Data shown:

────────────────────────────────────────

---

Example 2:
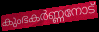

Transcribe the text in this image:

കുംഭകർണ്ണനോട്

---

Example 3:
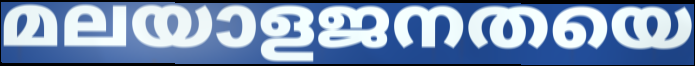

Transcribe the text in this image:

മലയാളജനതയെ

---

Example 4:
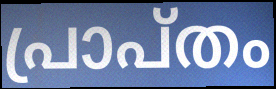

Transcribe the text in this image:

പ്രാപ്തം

────────────────────────────────────────

Problem to solve: For this exercise, return the material word for word and drop each image.

Reply to the exercise:
---

Example 2:

Transcribe the text in this image:

കുംഭകർണ്ണനോട്

---

Example 3:

Transcribe the text in this image:

മലയാളജനതയെ

---

Example 4:

Transcribe the text in this image:

പ്രാപ്തം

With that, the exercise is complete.